### Brief
Leave out the pictures and give back all the entries exactly as written.
------------------------------------------------
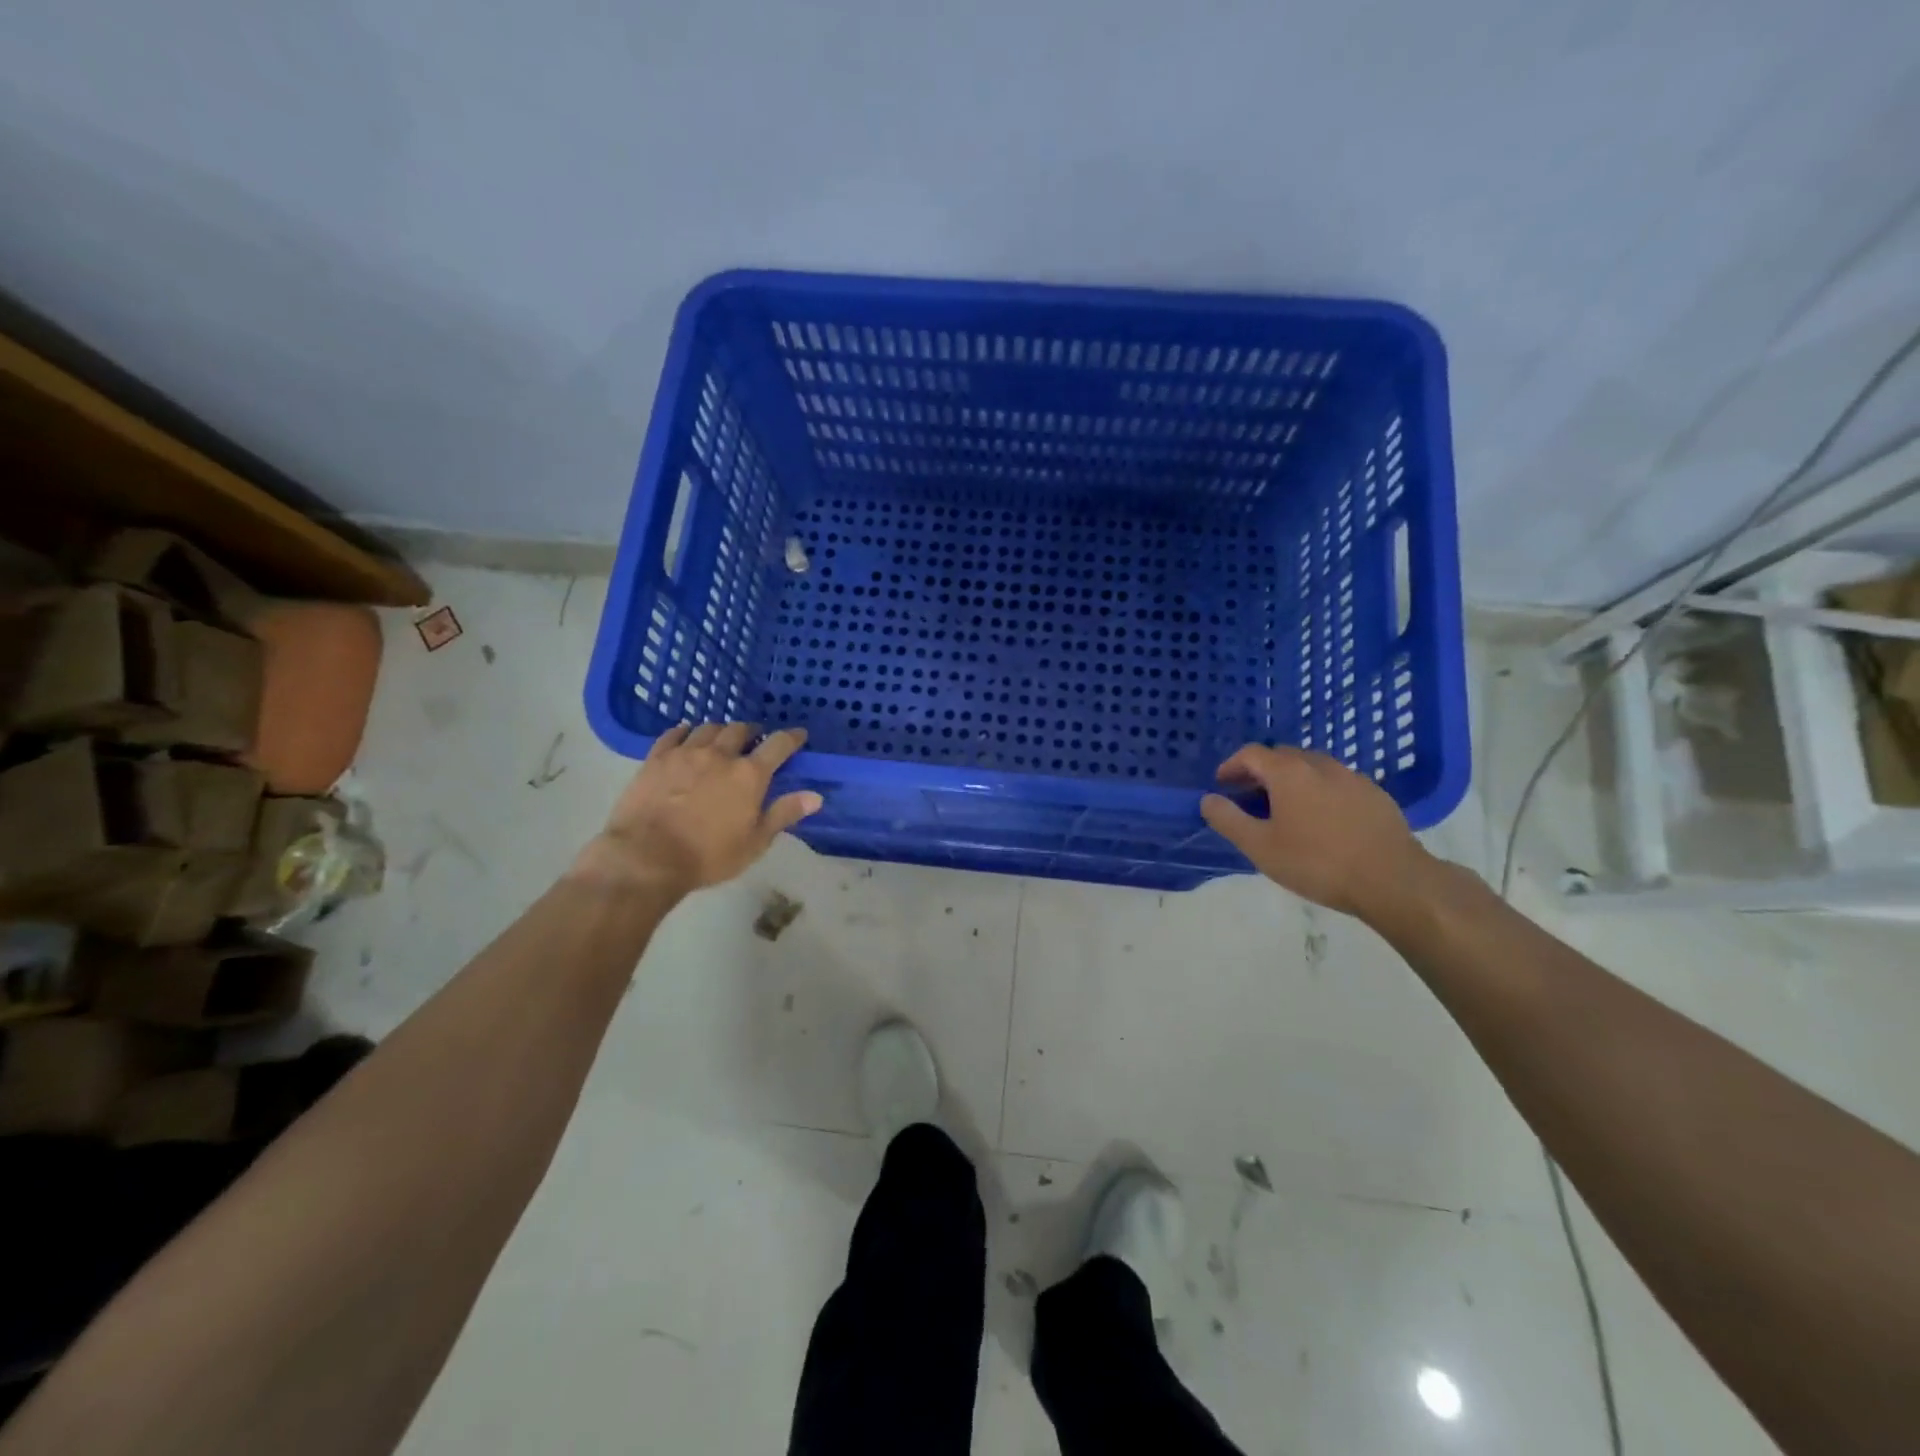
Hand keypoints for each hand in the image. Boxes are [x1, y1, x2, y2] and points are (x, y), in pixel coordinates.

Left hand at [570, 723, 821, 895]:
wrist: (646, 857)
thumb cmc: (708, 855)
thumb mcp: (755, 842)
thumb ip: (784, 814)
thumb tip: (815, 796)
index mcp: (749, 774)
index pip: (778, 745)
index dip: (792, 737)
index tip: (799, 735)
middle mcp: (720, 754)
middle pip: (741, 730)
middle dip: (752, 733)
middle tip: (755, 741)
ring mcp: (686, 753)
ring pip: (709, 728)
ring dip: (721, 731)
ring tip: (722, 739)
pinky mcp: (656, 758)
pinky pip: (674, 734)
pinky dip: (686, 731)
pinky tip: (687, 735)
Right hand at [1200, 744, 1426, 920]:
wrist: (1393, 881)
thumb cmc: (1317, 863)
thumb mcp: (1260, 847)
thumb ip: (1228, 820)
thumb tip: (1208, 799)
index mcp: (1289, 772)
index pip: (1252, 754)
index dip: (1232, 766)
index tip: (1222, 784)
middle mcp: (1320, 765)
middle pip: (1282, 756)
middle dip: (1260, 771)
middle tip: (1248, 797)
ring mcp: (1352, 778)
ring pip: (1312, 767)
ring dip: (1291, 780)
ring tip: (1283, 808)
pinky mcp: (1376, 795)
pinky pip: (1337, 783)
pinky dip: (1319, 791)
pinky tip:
------------------------------------------------
### Task response
Hand keypoints for each hand in the image. Boxes are [x1, y1, x2, y2] and points are (x, y), in pixel coordinates.

Left hand at [570, 723, 821, 895]:
wrist: (646, 857)
thumb cmc: (708, 855)
thumb mcp: (755, 842)
thumb ip: (784, 814)
thumb tip: (815, 796)
index mcp: (749, 774)
index pip: (778, 745)
index dip: (792, 737)
index tip: (799, 735)
middle mcp: (720, 754)
middle pip: (741, 730)
middle dip: (752, 733)
middle tip: (755, 741)
ring mcp: (686, 753)
ring pip: (709, 728)
ring dip: (721, 731)
ring tip: (722, 739)
pinky mcp: (656, 758)
pinky pip: (674, 734)
pinky dip: (686, 731)
pinky tip: (687, 735)
Right hand at [1200, 744, 1426, 920]:
wrist: (1393, 881)
thumb cmc: (1317, 863)
thumb mcp: (1260, 847)
thumb ip: (1228, 820)
thumb tip: (1208, 799)
index mcp: (1289, 772)
index pip: (1252, 754)
index dip: (1232, 766)
index tip: (1222, 784)
middle mcp: (1320, 765)
middle pip: (1282, 756)
middle dip: (1260, 771)
middle tip: (1248, 797)
ring mcp: (1352, 778)
ring pip: (1312, 767)
ring dip: (1291, 780)
ring tip: (1283, 808)
pinky mcp: (1376, 795)
pinky pip: (1337, 783)
pinky dip: (1319, 791)
pinky tip:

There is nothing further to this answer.